“You bet it would, Mr. Endor. Sir Josiah is not everybody’s pretty boy, but he carries weight in this city. He’s a very honest man and he’s dead against ‘graft.’ It seems to me, sir, strictly between ourselves”—Mr. Ambrose Furley had all the shrewd penetration of a true Blackhamptonian—“that the U. P. is playing things up so high that there’s a poss-i-bil-ity, so far as Sir Munt is concerned, that it may overreach itself if it doesn’t watch it.”
“Good news if it is so. Can you suggest a means, Mr. Furley, of taking advantage of the fact?”
“Well sir, let us get down to brass tacks. Sir Munt is a bit of a One. He can’t be hustled. He can’t be driven. But he can see as far through a brick wall as most people. And last evening, as he was leaving the Floral Hall after the Sacred Harmonic Society’s annual performance of the Golden Legend in the company of Alderman Kearsley, another old-fashioned blue, he was overheard to remark, ‘I’m sorry to say it, Kearsley, but I’m afraid there’s going to be awful graft at this election.’”
The Member agreed.
“Coming from a gentleman in Sir Munt’s position those words mean a great deal. He knows very well that the graft is on his own side. The U. P. is so slick nowadays that it is beginning to give the Old Man cold feet. There’s such a thing as being too clever in this world, Mr. Endor, and strictly between you and me, sir, the over cleverness of the other side is the only chance we’ve got.”
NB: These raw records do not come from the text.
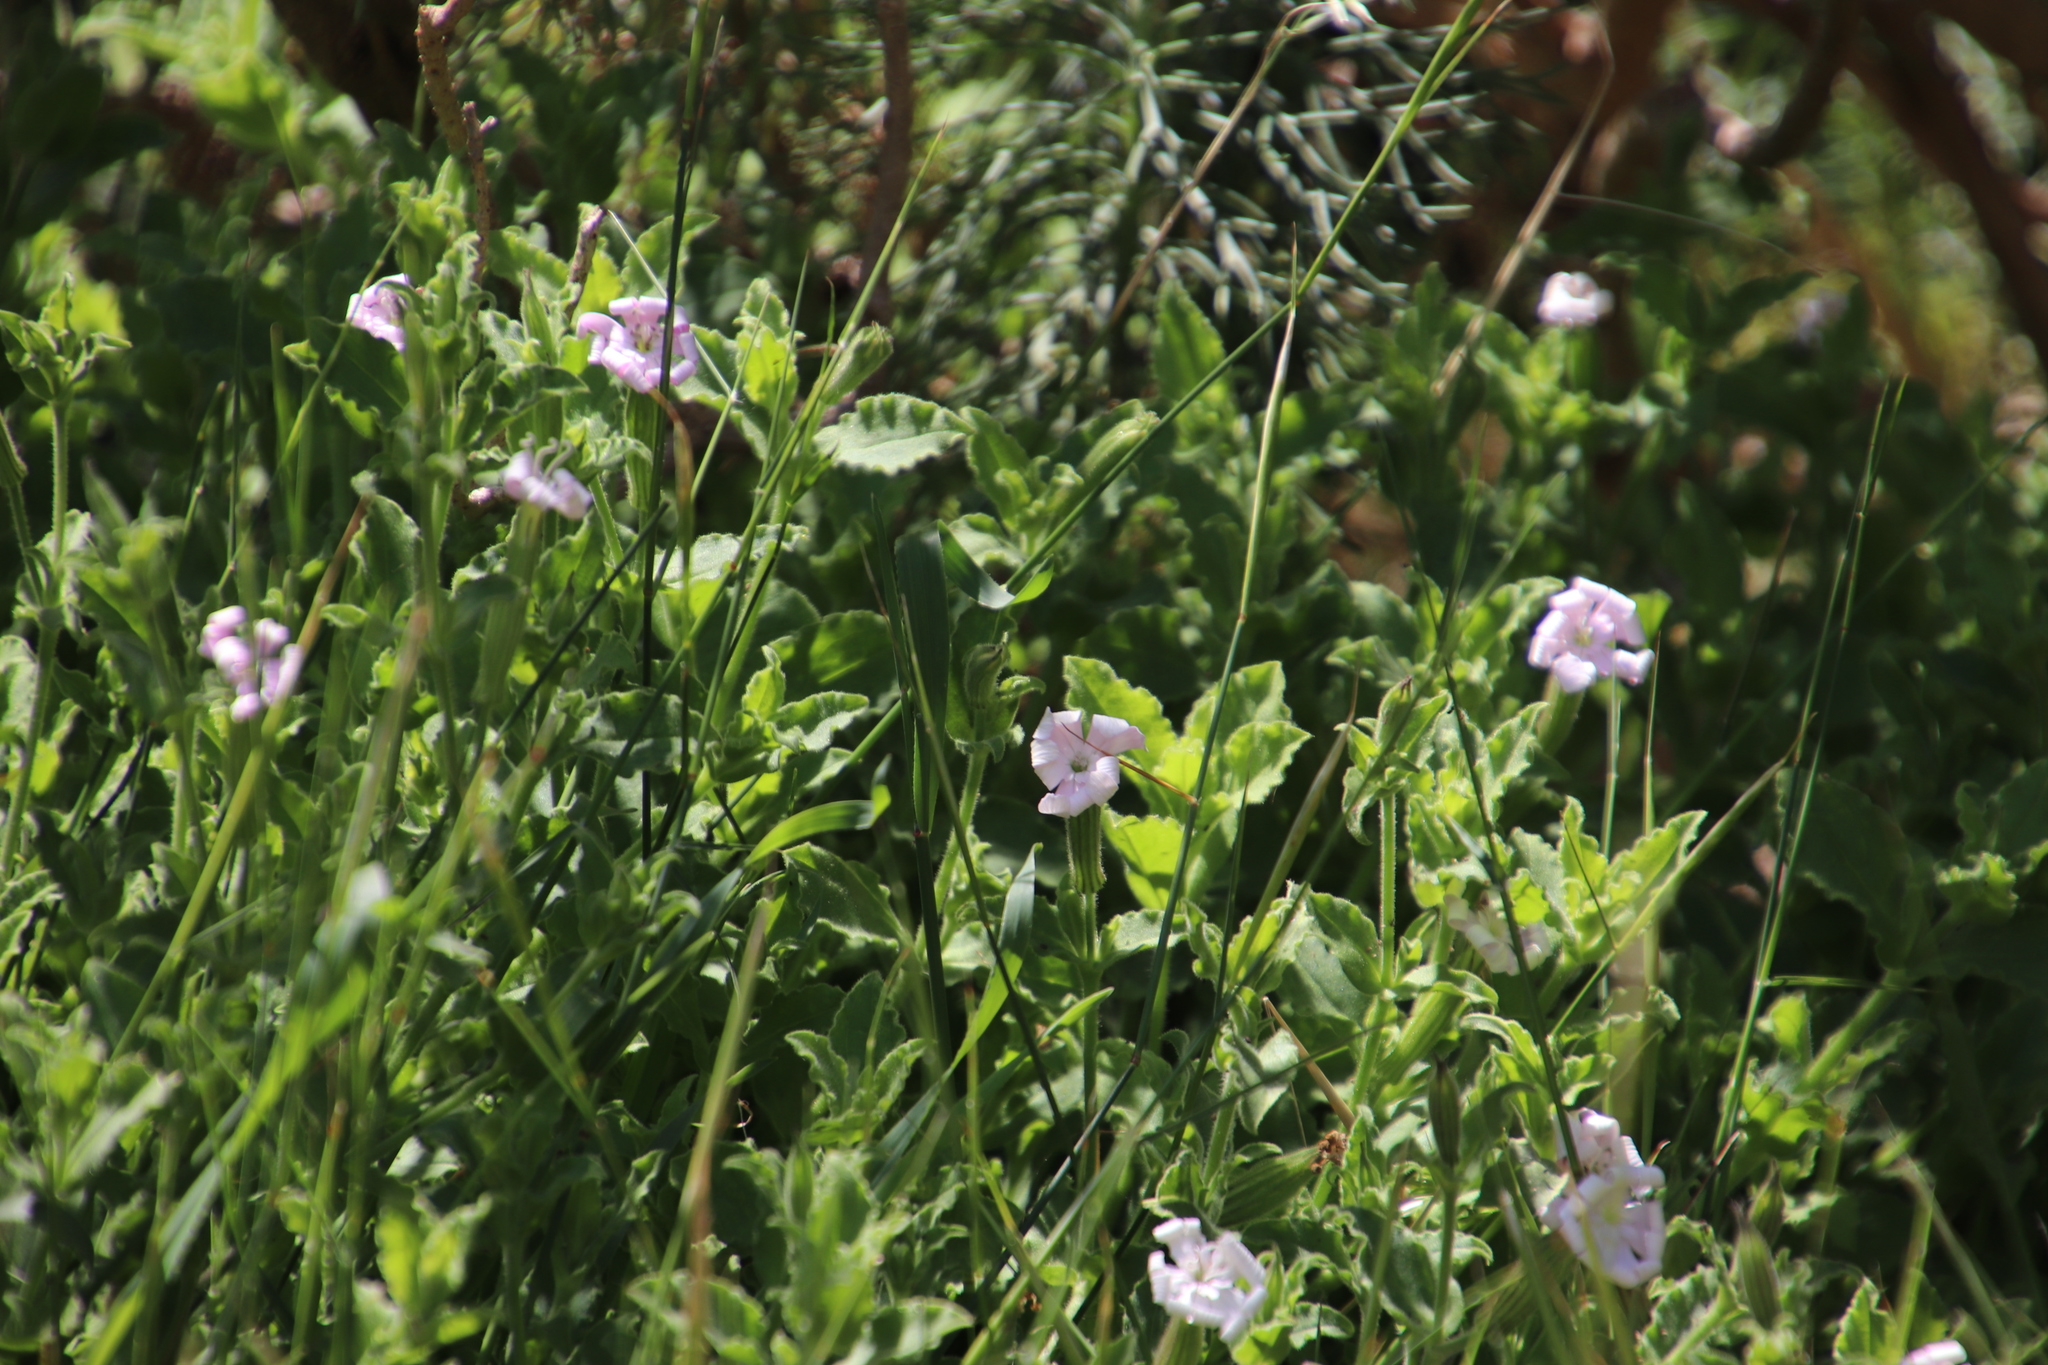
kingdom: Plantae
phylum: Tracheophyta
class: Magnoliopsida
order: Caryophyllales
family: Caryophyllaceae
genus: Silene
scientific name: Silene undulata
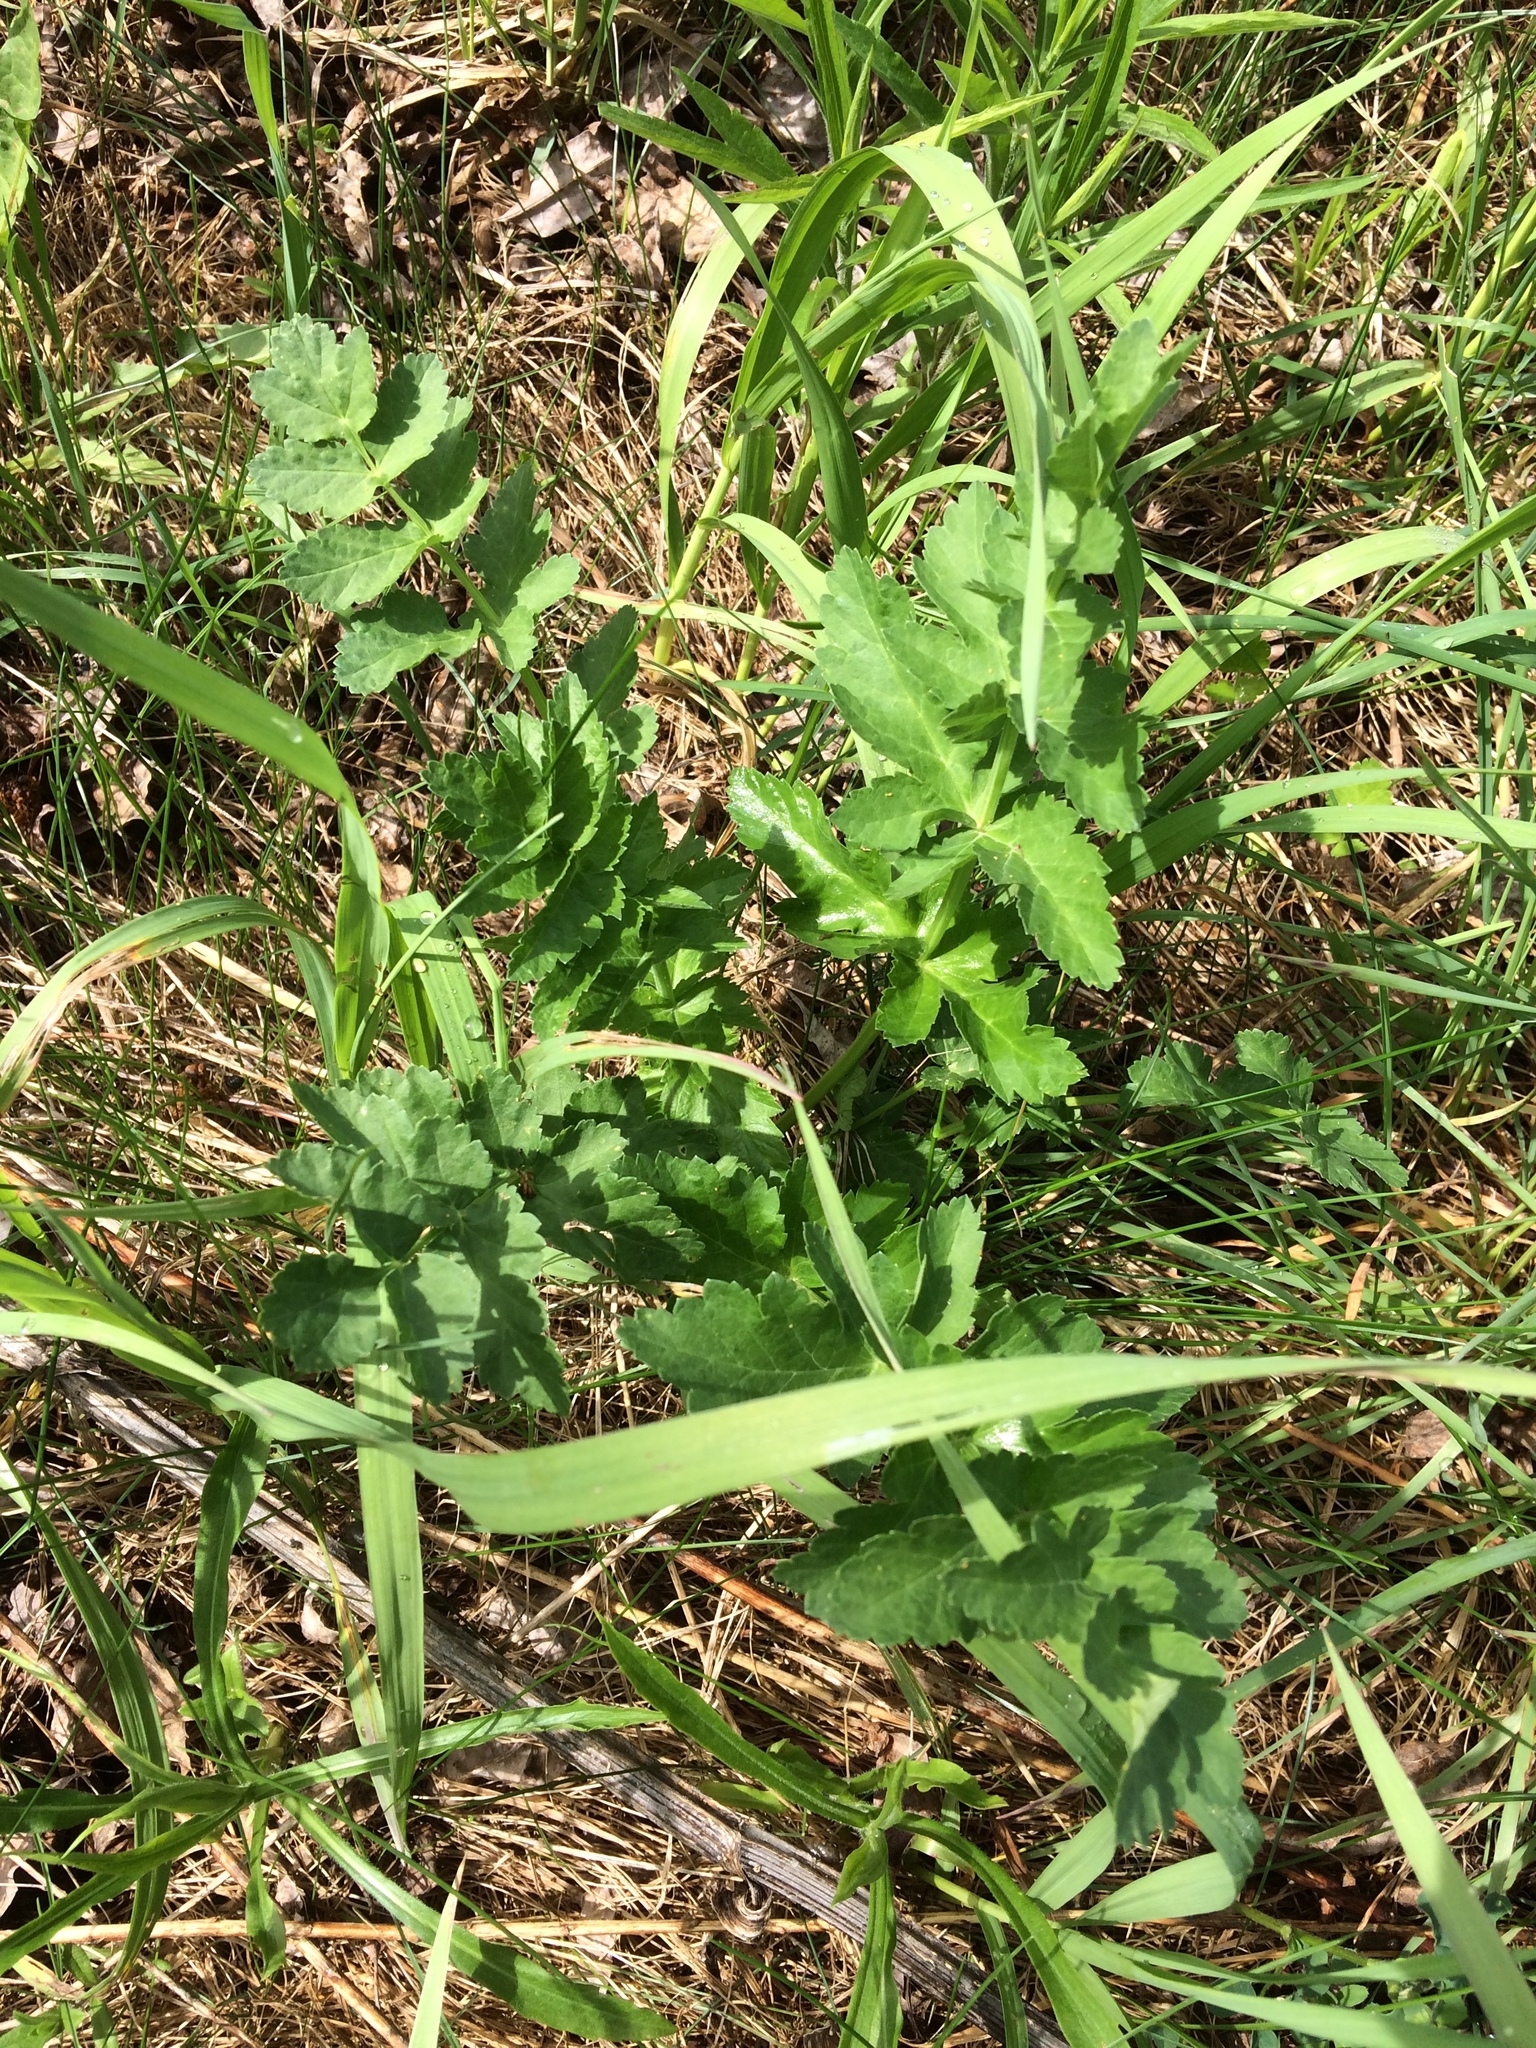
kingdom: Plantae
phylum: Tracheophyta
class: Magnoliopsida
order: Apiales
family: Apiaceae
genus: Pastinaca
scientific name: Pastinaca sativa
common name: Wild parsnip
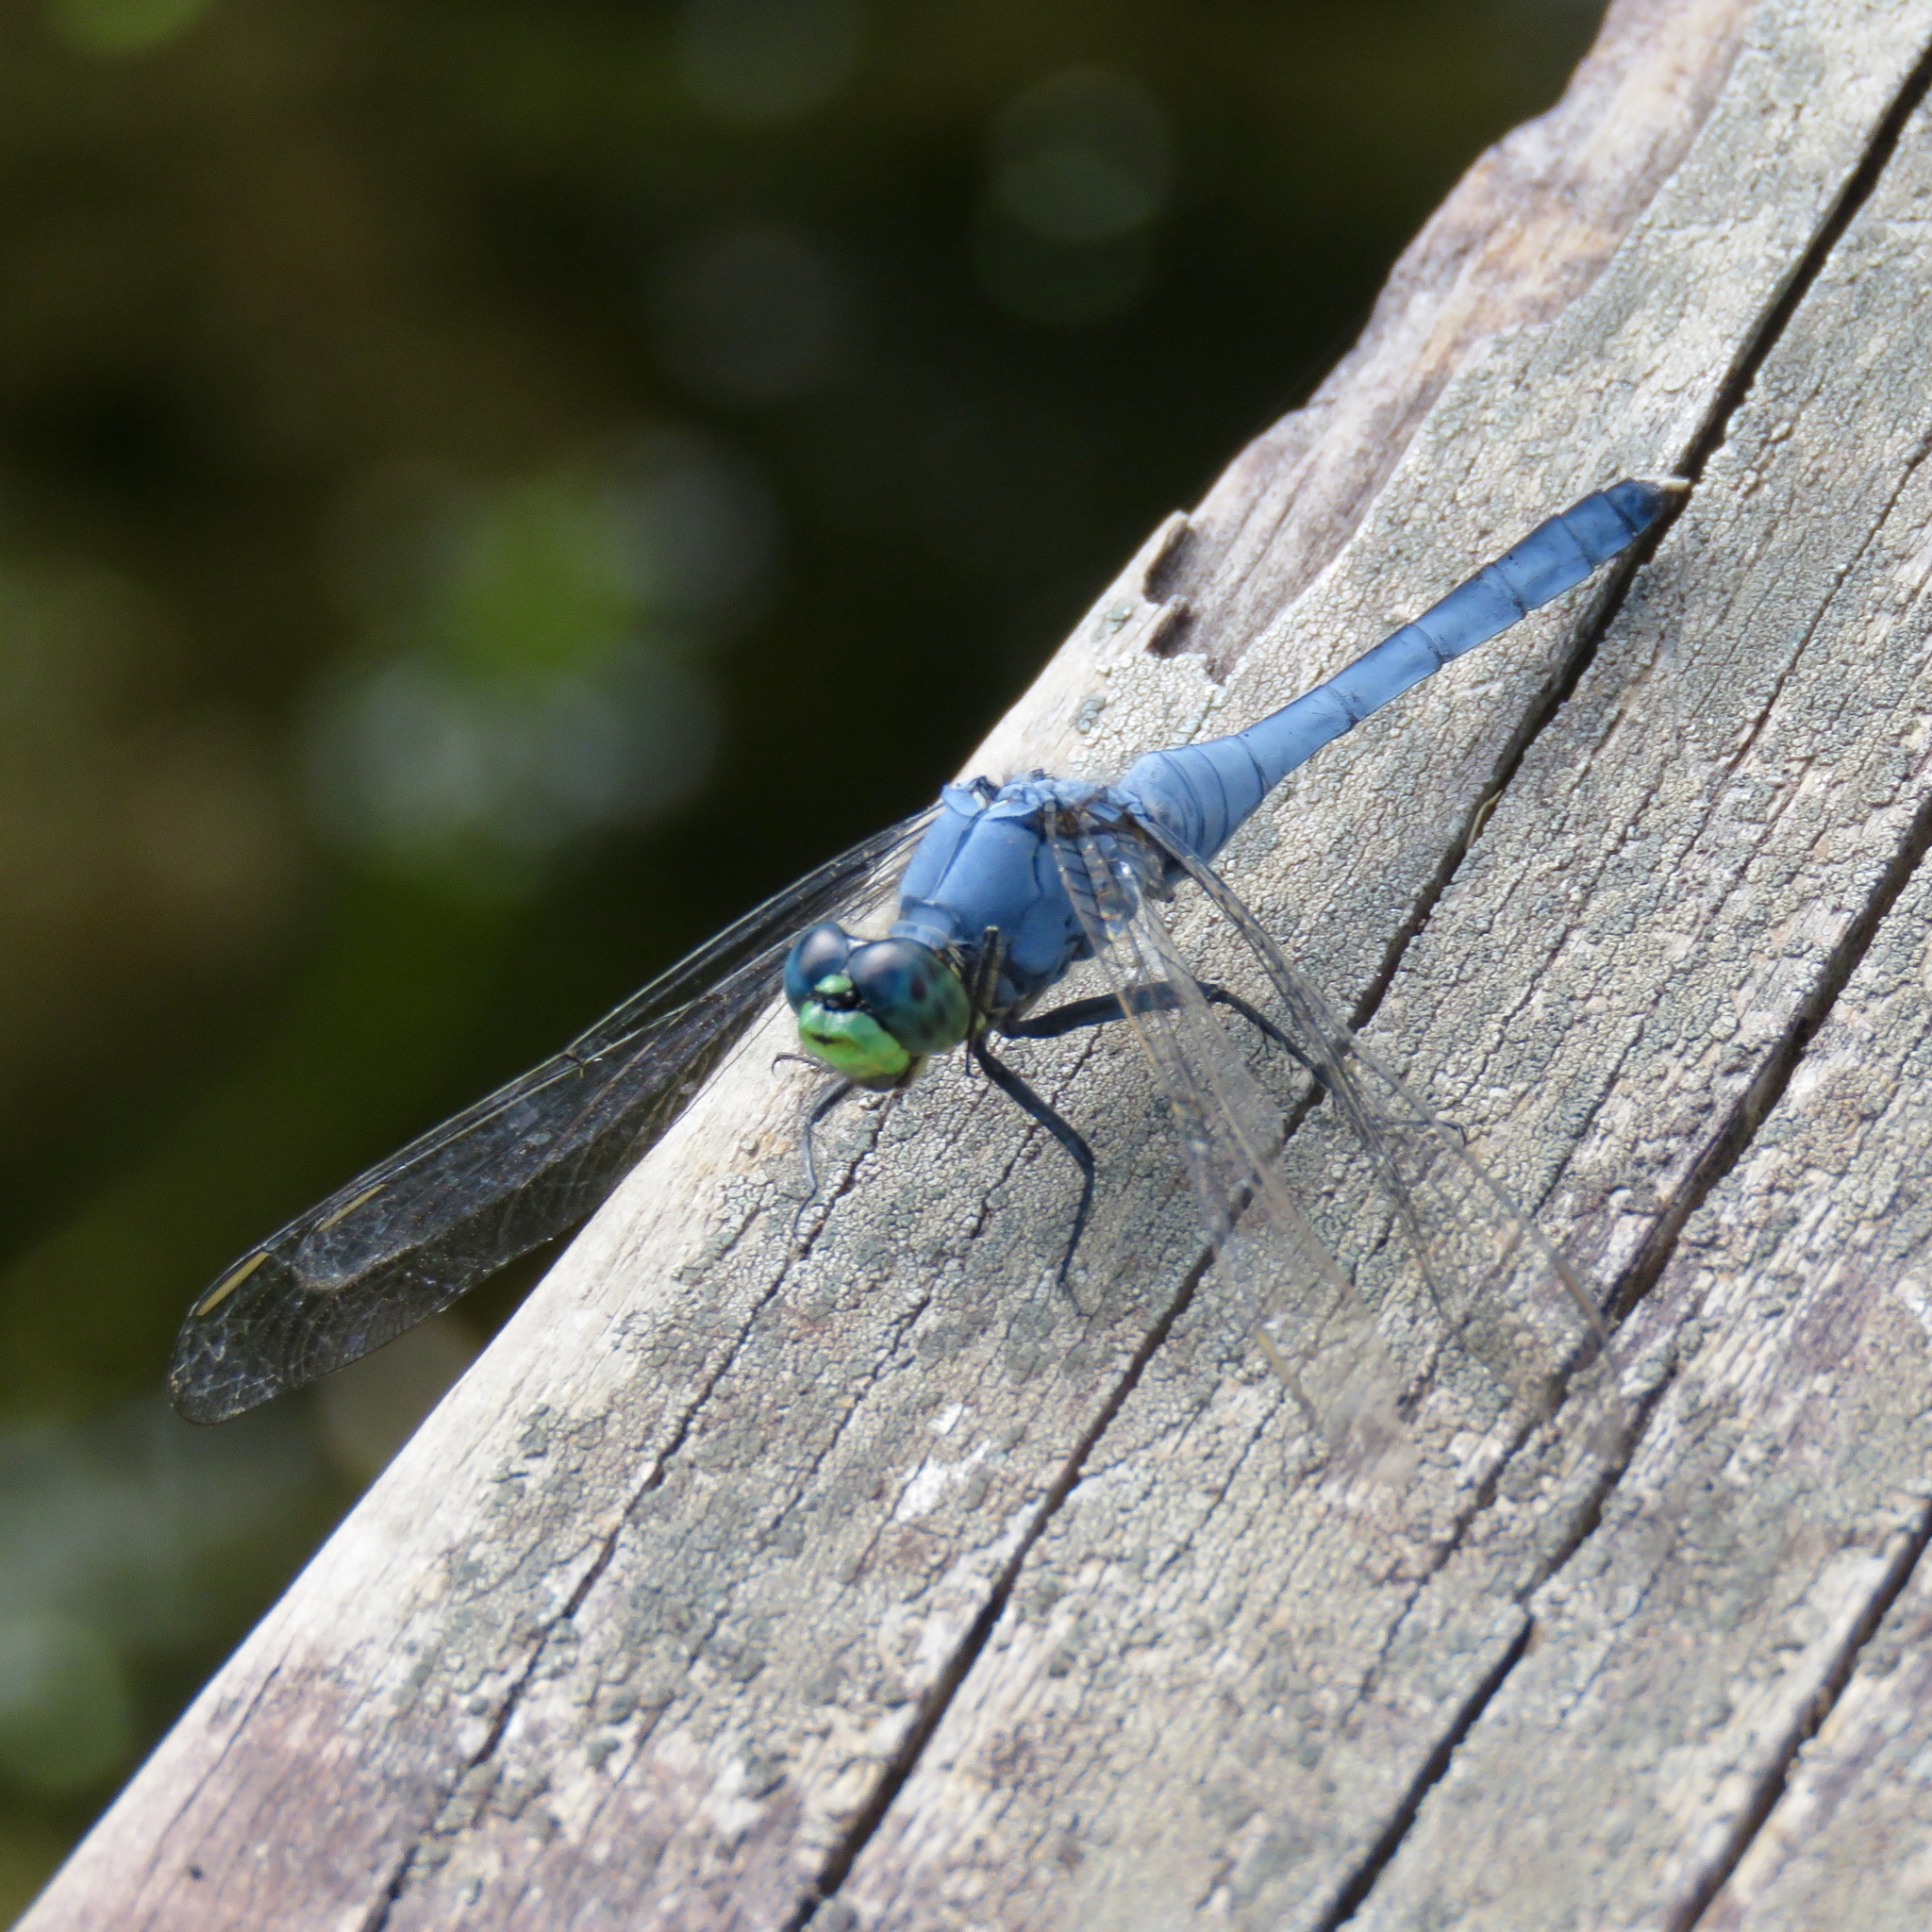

At this point Mr. Ambrose Furley paused dramatically to readjust the cord of his eyeglasses round his left ear. It was an infallible sign on his part of constructive thought. “Do you know, sir,” he said after a long moment of silence, “what I should do if I were you? It may be a little infra dignitatem, but I should take the earliest opportunity of stepping across the Market Place to the Mayor’s Parlor and having a little heart-to-heart talk with Sir Munt. It may be infra dignitatem, as I say, but if you put the case against the U. P. only half as well as you put it in Parliament the other day, you’ll lose nothing by it. Sir Munt is a patriot, an imperialist, a protectionist, and all that, but when it comes to a showdown he’s a man who knows how many beans make five.”
The Agent’s argument found prompt favor in the sight of John Endor. It came to him, in fact, rather in the light of an inspiration. A shrewd race these Blackhamptonians! There and then he decided to have an interview with the famous and admired Sir Josiah Munt.
XXXV
“SIR MUNT,” for the nth time Mayor of Blackhampton,[A] was in his parlor at the City Hall, gazing into the heavens. A contraption rather like a monstrous aluminum fish shining in the October air hung above Market Square. At regular intervals of a minute or so there came fluttering down from the huge object in the sky a rain of leaflets. These varied in color and they fell upon the heads of the citizens.
At last, yet not without effort of will, Sir Munt set a term to his entrancement. He went across to his writing table and pressed the bell once. A small imp in a very tight suit of buttons promptly answered the summons.